Perbandingan antara jumlah SMK negeri dan swasta cukup besar, yaitu lima kali lipat. Jumlah SMK negeri sebanyak 15 buah sedangkan SMK swasta sebanyak 73 buah. Dengan banyaknya SMK swasta, hal ini menunjukkan bahwa peran swasta untuk ikut meningkatkan sumber daya manusia tenaga kejuruan sangat besar di Kota Bandung. Selain itu, menurut sumber dari Dinas Pendidikan Pemkot Bandung, SMK swasta jauh menampung lebih banyak murid daripada sekolah negeri. Jumlah murid SMK swasta sebanyak 62096 orang sedangkan murid negeri sebanyak 18686 orang. Minat siswa untuk masuk SMK swasta ternyata lebih besar dibandingkan masuk SMK negeri. Jumlah pendaftar SMK swasta sebanyak 30053 siswa sedangkan SMK negeri sebanyak 10030 siswa.

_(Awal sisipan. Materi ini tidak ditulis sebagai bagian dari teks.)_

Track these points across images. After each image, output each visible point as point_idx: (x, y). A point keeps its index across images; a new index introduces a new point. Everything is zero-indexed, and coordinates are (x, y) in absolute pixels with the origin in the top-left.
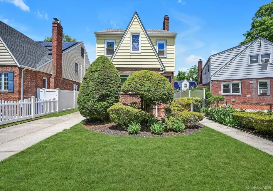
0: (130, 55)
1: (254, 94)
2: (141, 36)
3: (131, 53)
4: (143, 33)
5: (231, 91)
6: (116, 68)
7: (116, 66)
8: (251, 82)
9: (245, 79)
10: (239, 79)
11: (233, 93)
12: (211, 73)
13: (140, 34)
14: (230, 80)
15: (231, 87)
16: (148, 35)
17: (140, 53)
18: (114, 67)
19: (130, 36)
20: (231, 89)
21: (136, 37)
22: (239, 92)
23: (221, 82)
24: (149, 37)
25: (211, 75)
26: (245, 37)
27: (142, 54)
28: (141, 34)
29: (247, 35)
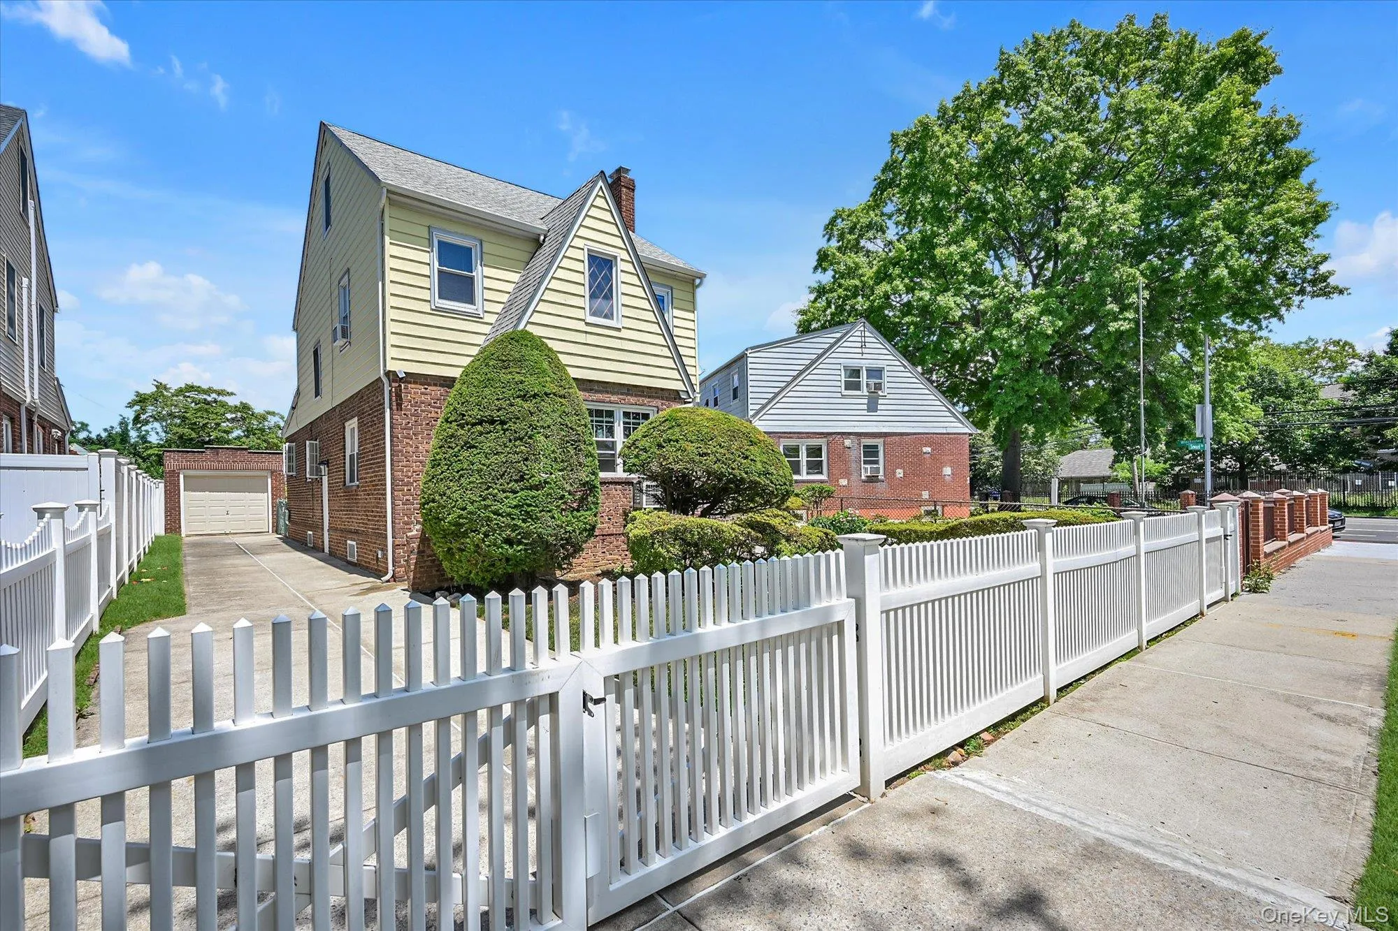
0: (586, 332)
1: (854, 477)
2: (622, 266)
3: (587, 324)
4: (624, 255)
5: (804, 468)
6: (574, 379)
7: (574, 373)
8: (847, 442)
9: (835, 433)
10: (822, 433)
11: (807, 473)
12: (750, 407)
13: (615, 257)
14: (800, 435)
15: (803, 458)
16: (640, 263)
17: (619, 330)
18: (568, 374)
19: (583, 255)
20: (805, 463)
21: (601, 266)
22: (821, 473)
23: (780, 437)
24: (644, 270)
25: (751, 413)
26: (812, 297)
27: (624, 334)
28: (622, 260)
29: (818, 291)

Minat siswa untuk masuk SMK tidak diimbangi dengan rasio jumlah ruang kelas dan murid. Dari jumlah 1817 ruang kelas ternyata menampung siswa sebanyak 80472 orang. Ini artinya setiap ruang kelas diisi sekitar 44-45
Dari data rasio jumlah ruang kelas dan jumlah murid, diketahui bahwa perbandingan antara jumlah kelas dengan jumlah murid adalah 1 : 66 untuk tingkat SD, 1 : 133 untuk tingkat SMP, 1 : 38 untuk tingkat SMA dan 1 : 44 untuk tingkat SMK.
Data di atas menunjukkan bahwa Kota Bandung masih mengalami kekurangan ruang kelas. Untuk tingkat SD, dari 3317 ruang kelas ternyata menampung 218944 siswa atau setiap ruang kelas untuk 66 siswa. Yang mengkhawatirkan adalah jumlah siswa SMP sebanyak 106410 hanya ditampung dengan 799 ruang kelas. Ini artinya rasionya 133 siswa berbanding satu kelas. SMA dan SMK pun demikian, meski tidak terlalu parah seperti SD ataupun SMP, kondisinya masih kekurangan ruang kelas.

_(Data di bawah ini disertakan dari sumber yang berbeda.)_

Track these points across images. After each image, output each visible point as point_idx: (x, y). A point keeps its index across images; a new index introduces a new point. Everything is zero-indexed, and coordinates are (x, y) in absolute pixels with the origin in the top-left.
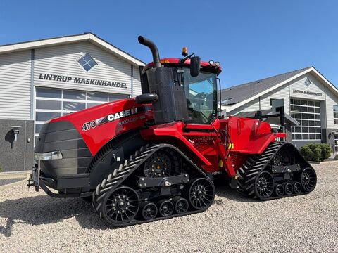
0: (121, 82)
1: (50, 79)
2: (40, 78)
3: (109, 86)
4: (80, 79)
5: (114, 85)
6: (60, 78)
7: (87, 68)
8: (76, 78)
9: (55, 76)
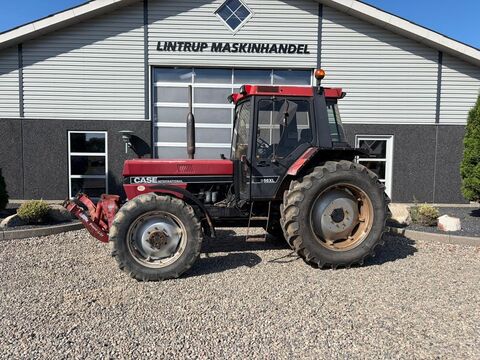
0: (297, 43)
1: (174, 50)
2: (158, 49)
3: (273, 54)
4: (220, 44)
5: (285, 49)
6: (188, 46)
7: (234, 23)
8: (214, 44)
9: (180, 43)
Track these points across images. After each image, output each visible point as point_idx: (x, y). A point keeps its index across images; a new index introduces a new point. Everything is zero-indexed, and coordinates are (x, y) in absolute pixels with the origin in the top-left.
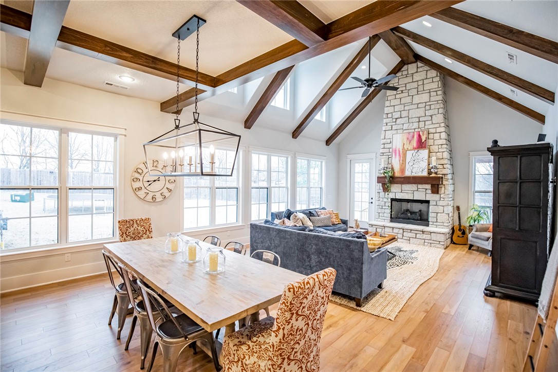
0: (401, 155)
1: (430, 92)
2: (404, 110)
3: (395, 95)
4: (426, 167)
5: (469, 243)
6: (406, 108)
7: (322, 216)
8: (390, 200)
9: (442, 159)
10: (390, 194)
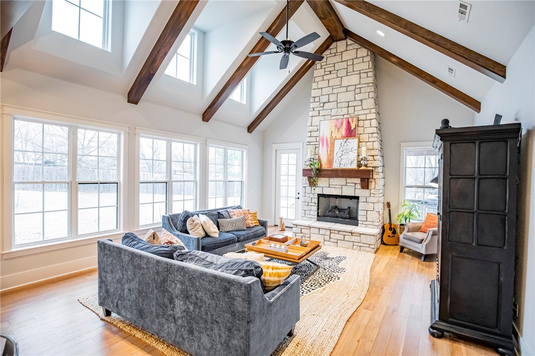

Kualitas bangunan sekolah dilaporkan dari 3317 ruang kelas SD yang ada di Kota Bandung, sebanyak 406 buah atau 12,2 persen mengalami rusak berat. Jumlah SD yang mengalami rusak ringan sebanyak 645 buah atau 19,4 persen. Jumlah ruang kelas SD yang mengalami rusak berat ini sangat dikhawatirkan karena apabila kita bandingkan dengan rasio jumlah kelas-murid maka dari 406 ruang kelas rusak berat ada 26796 siswa yang harus belajar dalam kondisi tersebut. Dengan jumlah siswa SD yang harus belajar dalam ruang kelas rusak berat tersebut maka pemerintah dituntut untuk segera menanganinya.
C. Penutup
Dari paparan diatas, sekilas kita bisa melihat gambaran tentang kondisi pendidikan di Kota Bandung. Walaupun posisinya sebagai ibu kota provinsi, tetapi ketersediaan ruang kelas masih sangat jauh dari standar minimal pendidikan. Sebagai contoh adalah rasio jumlah ruang kelas dengan murid untuk tingkat SMP yaitu 1 : 133.
Demikian pun pada tingkat dasar, pemerintah daerah masih belum bisa menyediakan ruang kelas yang layak bagi siswa SD. Rasio jumlah ruang kelas dan murid mencapai 1 : 66 dengan 26796 siswa belajar dalam keadaan ruang kelas yang rusak berat. Masalah kekurangan guru SMP pun menjadi persoalan yang harus segera ditangani oleh pemerintah daerah. Dengan rasio jumlah guru dan murid 1 : 57, hal ini menunjukkan belum memenuhi standar minimal pendidikan. wallahu’alam.